▶ **Document text**:
════════
= Transferred intent =

Legal doctrine regarding criminal intention

Transferred intent (or transferred mens rea, or transferred malice, in English law) is a legal doctrine that holds that, when the intention to harm one individual inadvertently causes a second person to be hurt instead, the perpetrator is still held responsible. To be held legally responsible, a court typically must demonstrate that the perpetrator had criminal intent (mens rea), that is, that they knew or should have known that another would be harmed by their actions and wanted this harm to occur. For example, if a murderer intends to kill John, but accidentally kills George instead, the intent is transferred from John to George, and the killer is held to have had criminal intent.

Transferred intent also applies to tort law, in which there are generally five areas where transferred intent is applicable: battery, assault, false imprisonment, trespass to land, and trespass to chattels. Generally, any intent to cause any one of these five torts which results in the completion of any of the five tortious acts will be considered an intentional act, even if the actual target of the tort is one other than the intended target of the original tort.

See cases of Carnes v. Thompson, 48 S.W.2d 903 (Mo. 1932) and Bunyan v. Jordan (1937), 57 C.L.R. 1, 37 S.R.N.S.W. 119 for examples.

==Discussion==

=== In the United States ===
In United States criminal law, transferred intent is sometimes explained by stating that "the intent follows the bullet". That is, the intent to kill a person by gunshot would still apply even if the bullet kills an unintended victim (see mens rea).
════════
▶ **Given information**:
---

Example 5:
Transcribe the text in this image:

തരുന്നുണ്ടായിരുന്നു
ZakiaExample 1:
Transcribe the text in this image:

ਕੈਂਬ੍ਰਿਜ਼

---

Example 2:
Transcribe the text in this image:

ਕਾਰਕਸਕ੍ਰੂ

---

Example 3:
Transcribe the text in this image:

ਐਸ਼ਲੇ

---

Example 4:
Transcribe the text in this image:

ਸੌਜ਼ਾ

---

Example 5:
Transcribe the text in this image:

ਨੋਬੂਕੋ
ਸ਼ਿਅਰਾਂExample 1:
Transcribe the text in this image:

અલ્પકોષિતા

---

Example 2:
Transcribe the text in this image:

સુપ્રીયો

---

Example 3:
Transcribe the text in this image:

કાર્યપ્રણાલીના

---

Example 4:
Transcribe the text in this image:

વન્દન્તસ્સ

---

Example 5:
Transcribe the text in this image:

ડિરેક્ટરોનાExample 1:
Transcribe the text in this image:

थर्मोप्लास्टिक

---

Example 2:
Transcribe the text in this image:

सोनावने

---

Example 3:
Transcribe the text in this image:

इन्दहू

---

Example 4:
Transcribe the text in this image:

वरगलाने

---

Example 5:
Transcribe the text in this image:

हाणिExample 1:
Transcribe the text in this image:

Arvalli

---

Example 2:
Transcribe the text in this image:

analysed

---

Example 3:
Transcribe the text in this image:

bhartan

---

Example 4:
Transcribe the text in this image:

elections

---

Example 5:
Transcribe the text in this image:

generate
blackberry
════════
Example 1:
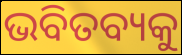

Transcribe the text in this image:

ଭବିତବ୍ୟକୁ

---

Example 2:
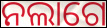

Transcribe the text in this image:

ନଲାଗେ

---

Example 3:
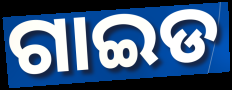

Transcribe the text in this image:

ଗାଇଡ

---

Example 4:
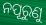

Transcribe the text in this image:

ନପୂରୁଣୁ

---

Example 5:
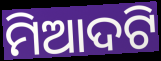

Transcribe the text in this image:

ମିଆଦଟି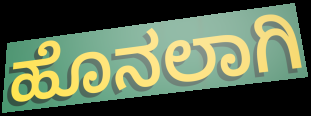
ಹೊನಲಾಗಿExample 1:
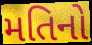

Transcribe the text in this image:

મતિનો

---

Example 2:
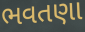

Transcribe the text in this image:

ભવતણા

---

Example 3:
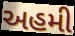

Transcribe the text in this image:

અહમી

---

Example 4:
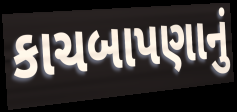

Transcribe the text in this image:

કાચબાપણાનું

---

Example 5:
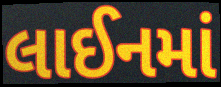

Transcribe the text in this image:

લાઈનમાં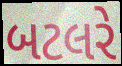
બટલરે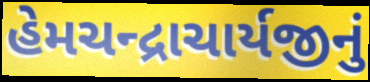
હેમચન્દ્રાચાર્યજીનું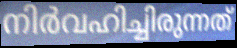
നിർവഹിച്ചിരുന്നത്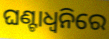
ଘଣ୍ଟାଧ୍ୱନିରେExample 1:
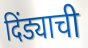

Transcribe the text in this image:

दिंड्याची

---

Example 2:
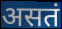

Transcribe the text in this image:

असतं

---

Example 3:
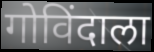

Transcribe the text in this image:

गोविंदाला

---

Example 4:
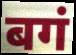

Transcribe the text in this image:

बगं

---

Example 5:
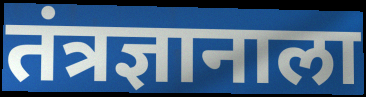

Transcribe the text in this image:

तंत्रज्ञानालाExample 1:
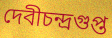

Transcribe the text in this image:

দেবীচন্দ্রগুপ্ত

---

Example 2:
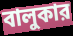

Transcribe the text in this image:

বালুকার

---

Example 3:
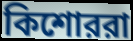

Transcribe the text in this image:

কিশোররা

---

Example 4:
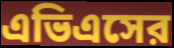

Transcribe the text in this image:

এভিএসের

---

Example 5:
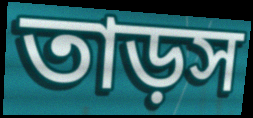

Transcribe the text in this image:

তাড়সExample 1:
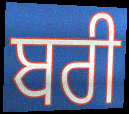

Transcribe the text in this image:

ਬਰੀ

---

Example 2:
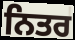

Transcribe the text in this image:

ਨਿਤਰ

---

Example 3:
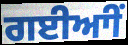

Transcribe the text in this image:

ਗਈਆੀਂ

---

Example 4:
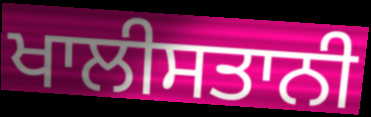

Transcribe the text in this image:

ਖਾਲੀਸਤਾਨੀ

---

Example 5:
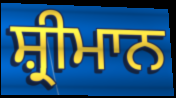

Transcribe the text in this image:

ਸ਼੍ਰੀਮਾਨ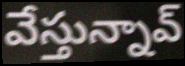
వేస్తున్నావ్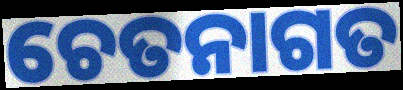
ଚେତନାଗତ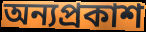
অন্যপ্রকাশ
════════
▶ **What to do**:
(1) From the article on transferred intent, extract the passage that opens with the words containing "See cases of" and closes with "(see mens rea).", copying it word for word.
(2) Write what comes next in the article on transferred intent, picking up after its final sentence.

▶ **The answers**:
(1)
See cases of Carnes v. Thompson, 48 S.W.2d 903 (Mo. 1932) and Bunyan v. Jordan (1937), 57 C.L.R. 1, 37 S.R.N.S.W. 119 for examples.

==Discussion==

=== In the United States ===
In United States criminal law, transferred intent is sometimes explained by stating that "the intent follows the bullet". That is, the intent to kill a person by gunshot would still apply even if the bullet kills an unintended victim (see mens rea).

(2)
In Ohio law, the doctrine of transferred intent was held to be valid in Bradshaw v. Richey. It cited the 1988 decision in State v. Sowell, which said "if one purposely causes the death of another and the death is the result of a scheme designed to implement the calculated decision to kill someone other than the victim, the offender is guilty of aggravated murder", and concluded that the doctrine was "firmly rooted" in Ohio precedent dating to at least 1874.

A 1960s-era proposal, the Model Penal Code, invited states to adopt a standard where an element of a crime could be established, even though:
- The offender caused the intended harm, but to a different person or item than the one they intended; or
- The offender caused "the same kind of injury or harm" as intended, in a manner that was "not too remote or accidental in its occurrence".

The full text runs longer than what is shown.